** Opening The input block **

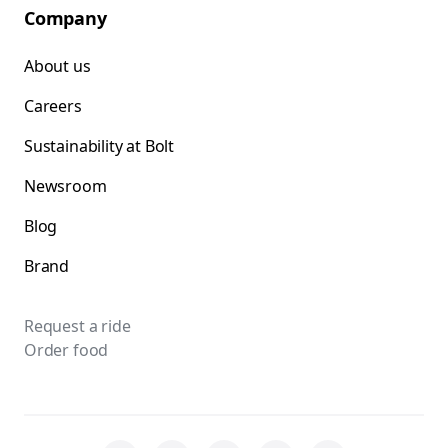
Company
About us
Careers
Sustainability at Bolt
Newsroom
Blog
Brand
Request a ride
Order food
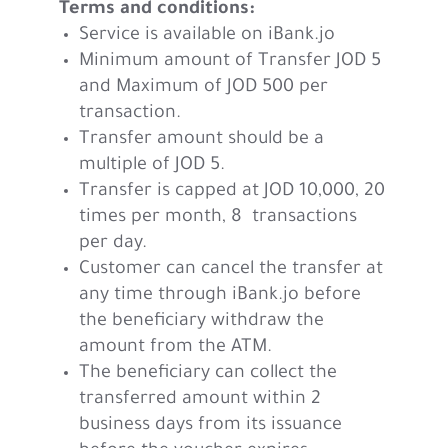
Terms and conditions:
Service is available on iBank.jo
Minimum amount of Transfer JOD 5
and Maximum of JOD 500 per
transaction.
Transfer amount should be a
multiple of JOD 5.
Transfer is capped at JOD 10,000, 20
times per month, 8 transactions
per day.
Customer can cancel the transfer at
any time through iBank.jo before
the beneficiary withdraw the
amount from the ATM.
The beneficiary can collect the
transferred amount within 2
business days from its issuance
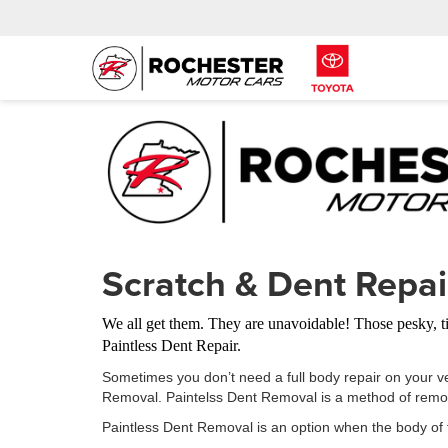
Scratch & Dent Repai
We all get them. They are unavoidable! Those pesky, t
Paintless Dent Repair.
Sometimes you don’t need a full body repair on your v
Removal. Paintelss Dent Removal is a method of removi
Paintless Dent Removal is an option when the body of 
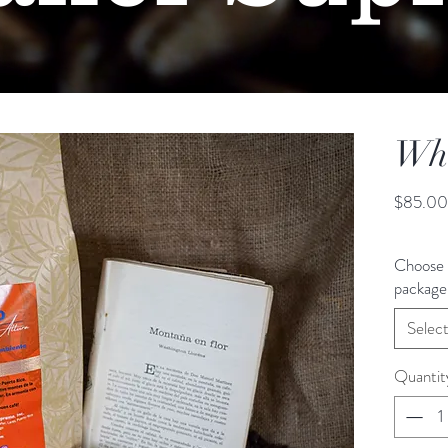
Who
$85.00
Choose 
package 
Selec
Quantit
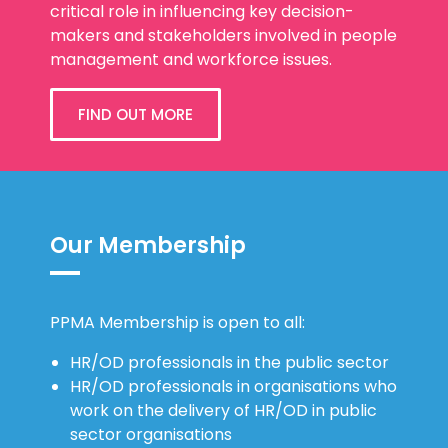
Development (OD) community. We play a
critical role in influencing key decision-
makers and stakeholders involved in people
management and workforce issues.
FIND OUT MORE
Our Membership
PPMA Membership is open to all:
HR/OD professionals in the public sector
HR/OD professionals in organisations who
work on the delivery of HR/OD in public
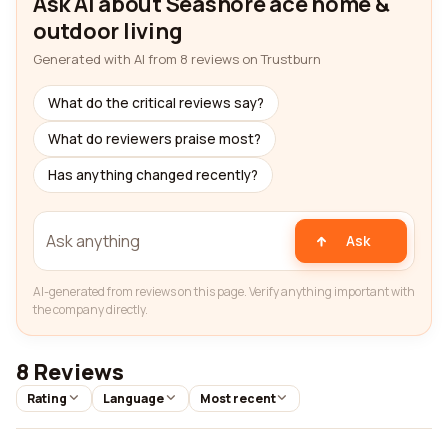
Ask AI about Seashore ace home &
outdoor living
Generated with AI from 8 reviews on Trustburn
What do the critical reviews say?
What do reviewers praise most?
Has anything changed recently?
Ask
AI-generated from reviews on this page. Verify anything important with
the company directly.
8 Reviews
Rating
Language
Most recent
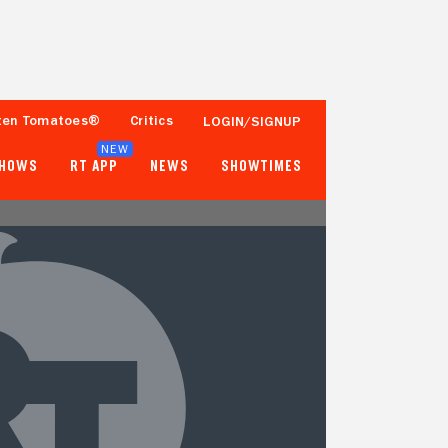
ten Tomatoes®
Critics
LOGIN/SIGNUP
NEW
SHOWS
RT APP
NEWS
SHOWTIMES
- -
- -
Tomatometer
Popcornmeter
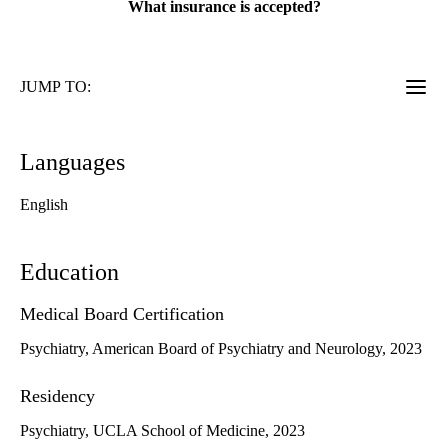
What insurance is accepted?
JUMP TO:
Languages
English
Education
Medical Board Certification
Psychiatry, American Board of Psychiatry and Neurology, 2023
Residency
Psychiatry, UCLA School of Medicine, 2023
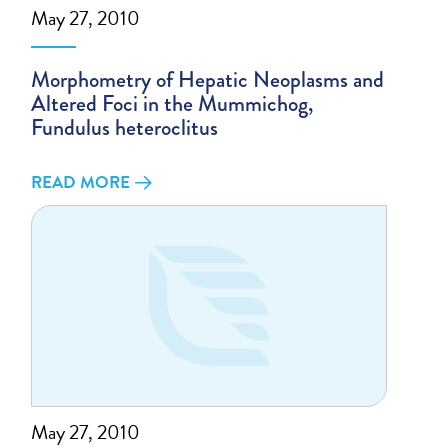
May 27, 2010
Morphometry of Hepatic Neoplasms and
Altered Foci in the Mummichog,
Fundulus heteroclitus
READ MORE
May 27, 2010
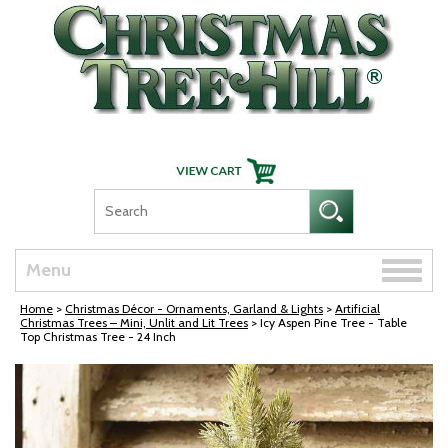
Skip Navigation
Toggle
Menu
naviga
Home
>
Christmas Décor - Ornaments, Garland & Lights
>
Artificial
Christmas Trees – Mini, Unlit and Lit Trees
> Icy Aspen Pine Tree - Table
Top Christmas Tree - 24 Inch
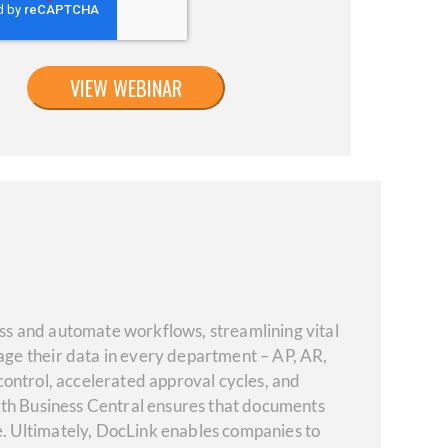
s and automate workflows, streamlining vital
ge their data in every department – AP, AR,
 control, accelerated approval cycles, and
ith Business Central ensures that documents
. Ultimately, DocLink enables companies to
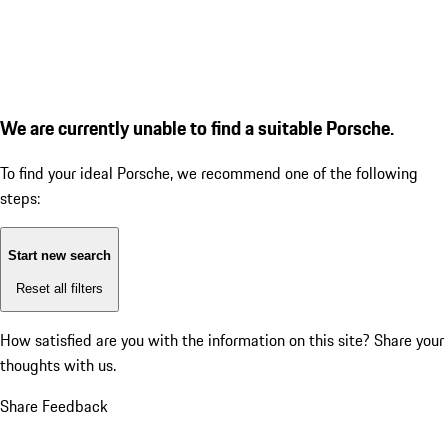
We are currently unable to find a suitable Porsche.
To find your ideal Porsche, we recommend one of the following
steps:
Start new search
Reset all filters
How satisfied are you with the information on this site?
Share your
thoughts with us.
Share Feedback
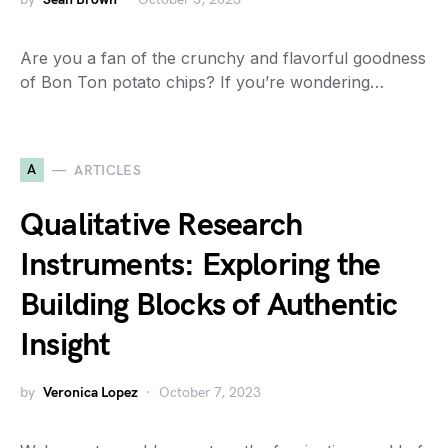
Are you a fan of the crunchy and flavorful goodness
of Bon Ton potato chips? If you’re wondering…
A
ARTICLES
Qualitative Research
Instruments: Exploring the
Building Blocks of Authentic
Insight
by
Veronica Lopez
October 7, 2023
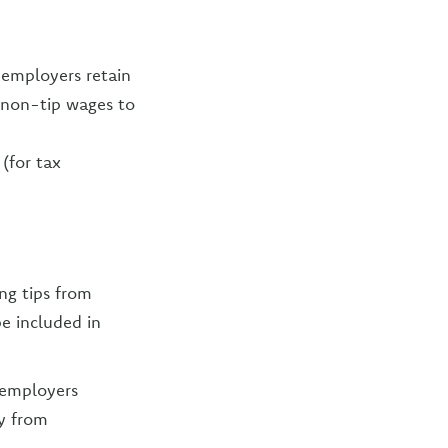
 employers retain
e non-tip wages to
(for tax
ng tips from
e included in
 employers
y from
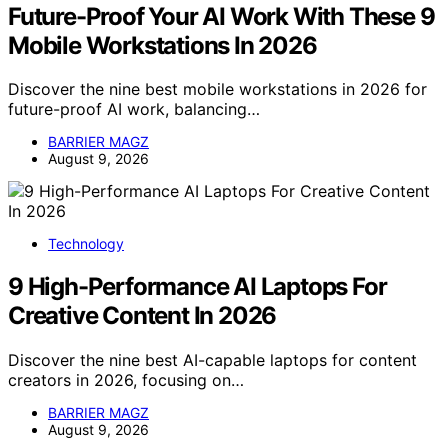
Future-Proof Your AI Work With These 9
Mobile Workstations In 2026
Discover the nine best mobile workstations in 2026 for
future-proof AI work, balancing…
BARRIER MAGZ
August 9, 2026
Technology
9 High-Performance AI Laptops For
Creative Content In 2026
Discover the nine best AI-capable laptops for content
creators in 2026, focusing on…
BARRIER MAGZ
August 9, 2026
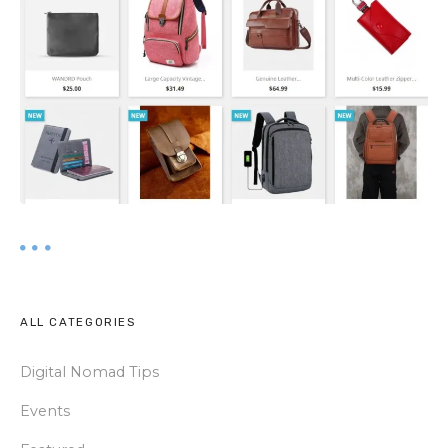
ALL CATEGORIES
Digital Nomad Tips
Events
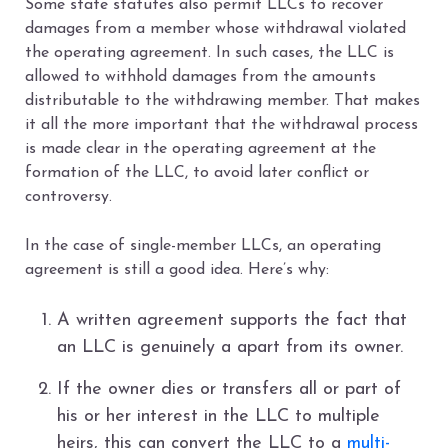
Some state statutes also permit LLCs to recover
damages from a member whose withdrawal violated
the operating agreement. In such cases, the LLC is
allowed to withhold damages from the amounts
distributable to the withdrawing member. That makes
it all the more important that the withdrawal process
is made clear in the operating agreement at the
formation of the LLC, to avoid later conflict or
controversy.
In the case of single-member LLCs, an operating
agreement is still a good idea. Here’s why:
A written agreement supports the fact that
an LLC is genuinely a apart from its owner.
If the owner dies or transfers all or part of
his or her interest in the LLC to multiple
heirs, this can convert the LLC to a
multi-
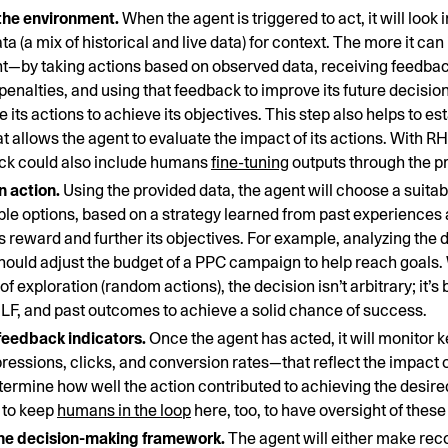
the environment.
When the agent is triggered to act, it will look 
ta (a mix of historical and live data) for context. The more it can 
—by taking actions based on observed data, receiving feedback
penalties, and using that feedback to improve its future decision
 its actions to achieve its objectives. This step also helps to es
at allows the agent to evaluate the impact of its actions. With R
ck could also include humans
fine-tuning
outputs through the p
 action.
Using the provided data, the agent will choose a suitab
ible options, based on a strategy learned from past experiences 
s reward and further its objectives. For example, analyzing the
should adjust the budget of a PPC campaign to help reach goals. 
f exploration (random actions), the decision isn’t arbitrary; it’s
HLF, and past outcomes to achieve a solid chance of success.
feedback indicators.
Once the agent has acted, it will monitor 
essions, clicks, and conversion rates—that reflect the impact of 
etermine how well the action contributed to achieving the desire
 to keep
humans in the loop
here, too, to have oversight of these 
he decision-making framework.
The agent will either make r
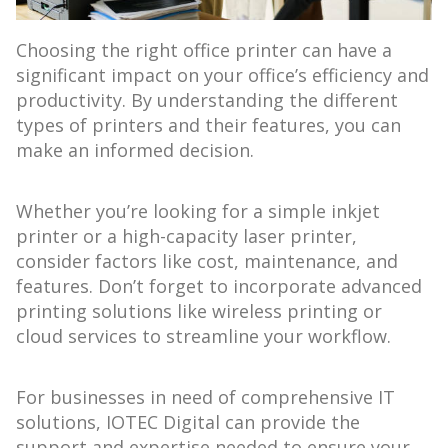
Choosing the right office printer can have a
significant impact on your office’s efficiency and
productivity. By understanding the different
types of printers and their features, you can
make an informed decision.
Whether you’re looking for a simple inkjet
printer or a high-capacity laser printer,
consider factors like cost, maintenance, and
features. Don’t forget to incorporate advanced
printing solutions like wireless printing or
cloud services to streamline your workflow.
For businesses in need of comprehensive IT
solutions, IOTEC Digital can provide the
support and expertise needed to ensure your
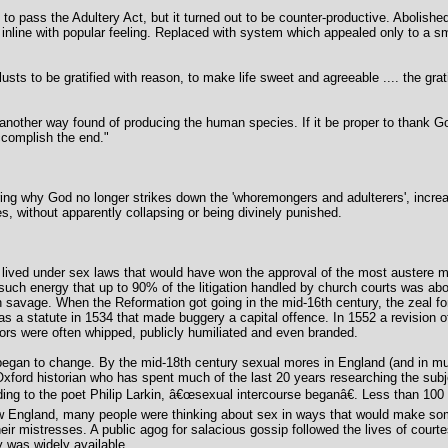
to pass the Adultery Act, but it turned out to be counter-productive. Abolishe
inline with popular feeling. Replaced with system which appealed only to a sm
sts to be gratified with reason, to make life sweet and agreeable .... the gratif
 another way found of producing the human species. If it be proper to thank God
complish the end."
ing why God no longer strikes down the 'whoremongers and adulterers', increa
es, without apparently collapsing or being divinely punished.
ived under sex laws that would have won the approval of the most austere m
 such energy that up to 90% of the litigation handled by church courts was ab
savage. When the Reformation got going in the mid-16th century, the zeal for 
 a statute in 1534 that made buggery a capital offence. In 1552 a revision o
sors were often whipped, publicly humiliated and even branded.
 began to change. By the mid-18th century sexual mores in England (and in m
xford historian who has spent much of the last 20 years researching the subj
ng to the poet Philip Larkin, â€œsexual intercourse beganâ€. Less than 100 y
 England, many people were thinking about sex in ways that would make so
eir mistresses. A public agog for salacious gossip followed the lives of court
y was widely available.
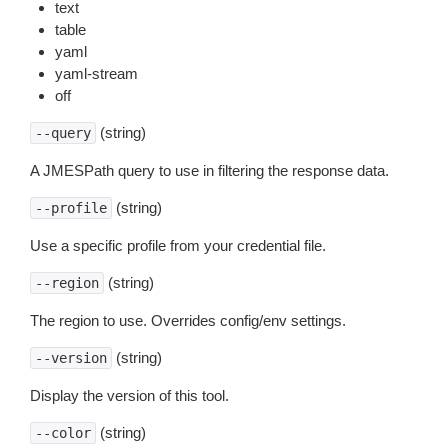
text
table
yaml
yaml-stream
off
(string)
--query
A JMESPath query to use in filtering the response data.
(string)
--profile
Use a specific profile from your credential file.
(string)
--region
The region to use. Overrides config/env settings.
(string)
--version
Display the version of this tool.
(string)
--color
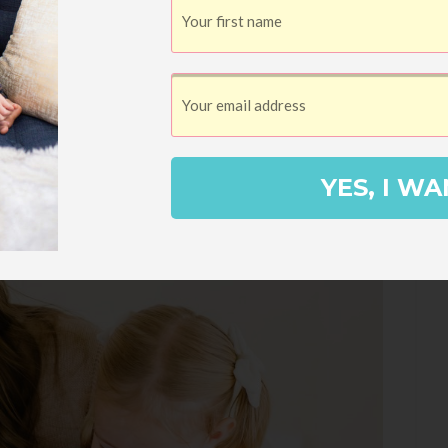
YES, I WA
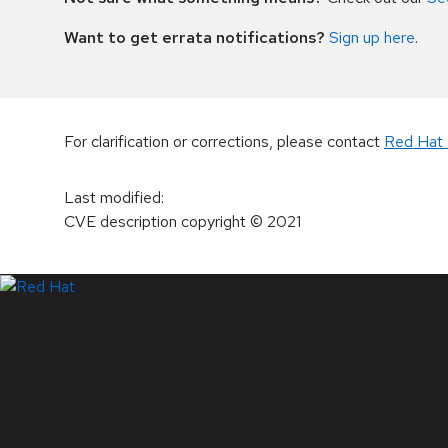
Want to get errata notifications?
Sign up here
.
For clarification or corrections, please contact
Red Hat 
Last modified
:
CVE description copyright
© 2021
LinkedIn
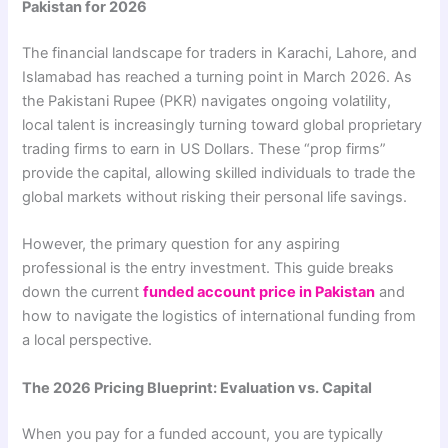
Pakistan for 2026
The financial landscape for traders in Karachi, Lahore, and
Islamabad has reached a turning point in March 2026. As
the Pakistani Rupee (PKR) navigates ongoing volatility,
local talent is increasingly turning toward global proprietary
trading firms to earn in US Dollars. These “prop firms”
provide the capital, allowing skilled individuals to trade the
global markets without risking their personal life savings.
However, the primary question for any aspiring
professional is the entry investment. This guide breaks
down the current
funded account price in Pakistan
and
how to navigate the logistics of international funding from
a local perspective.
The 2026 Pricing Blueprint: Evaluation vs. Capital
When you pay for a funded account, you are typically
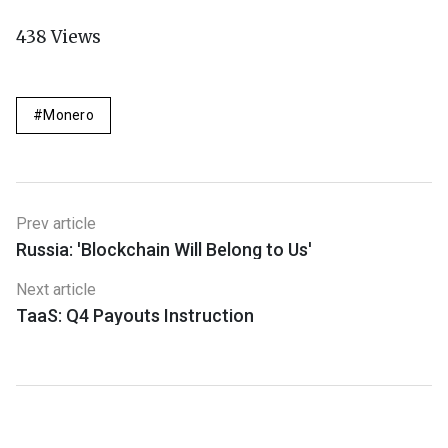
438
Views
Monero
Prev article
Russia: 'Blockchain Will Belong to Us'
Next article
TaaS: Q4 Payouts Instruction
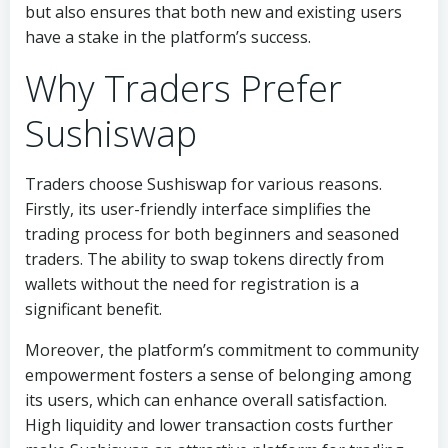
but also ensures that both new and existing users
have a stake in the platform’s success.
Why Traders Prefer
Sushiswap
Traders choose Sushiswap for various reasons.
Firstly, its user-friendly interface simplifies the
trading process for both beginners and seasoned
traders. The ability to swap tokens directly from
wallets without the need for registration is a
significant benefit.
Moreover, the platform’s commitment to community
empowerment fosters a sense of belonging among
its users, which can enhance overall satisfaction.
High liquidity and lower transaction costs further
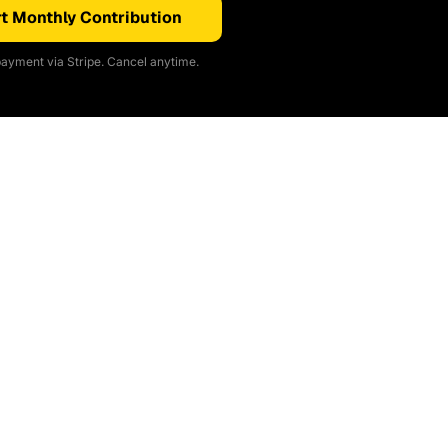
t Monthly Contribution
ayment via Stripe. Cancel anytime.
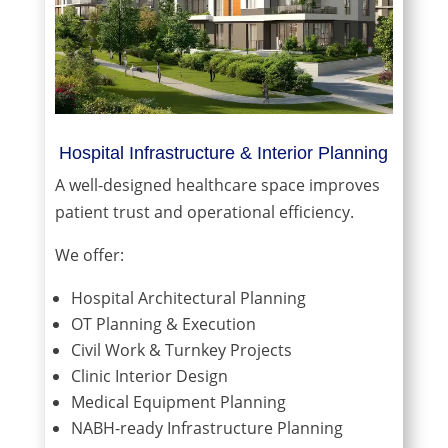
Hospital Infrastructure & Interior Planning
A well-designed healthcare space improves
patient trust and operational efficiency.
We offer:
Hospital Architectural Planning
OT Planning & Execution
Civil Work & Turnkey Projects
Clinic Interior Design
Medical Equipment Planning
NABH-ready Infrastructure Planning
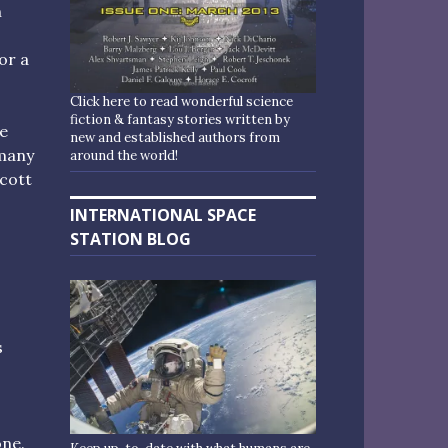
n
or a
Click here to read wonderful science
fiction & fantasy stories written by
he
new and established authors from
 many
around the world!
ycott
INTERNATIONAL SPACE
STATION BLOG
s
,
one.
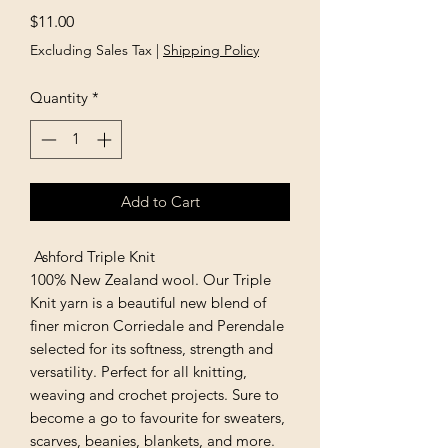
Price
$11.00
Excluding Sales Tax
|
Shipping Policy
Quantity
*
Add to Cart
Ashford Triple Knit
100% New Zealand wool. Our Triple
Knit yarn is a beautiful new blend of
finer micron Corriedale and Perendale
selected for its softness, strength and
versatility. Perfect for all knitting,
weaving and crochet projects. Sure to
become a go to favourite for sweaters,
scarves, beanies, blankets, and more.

** Closing The input block **

__Problem__
What you need to produce is an exact copy of the entries above, limited to the lines from the one with "ng tips from" up to and including the one with "allowed to withhold damages from the amounts", without pictures.

__The answer__
ng tips from
e included in
 employers
y from
Future-Proof Your AI Work With These 9
Mobile Workstations In 2026
Discover the nine best mobile workstations in 2026 for
future-proof AI work, balancing…
BARRIER MAGZ
August 9, 2026
Technology
9 High-Performance AI Laptops For
Creative Content In 2026
Discover the nine best AI-capable laptops for content
creators in 2026, focusing on…
BARRIER MAGZ
August 9, 2026
ALL CATEGORIES
Digital Nomad Tips
Events
Some state statutes also permit LLCs to recover
damages from a member whose withdrawal violated
the operating agreement. In such cases, the LLC is
allowed to withhold damages from the amounts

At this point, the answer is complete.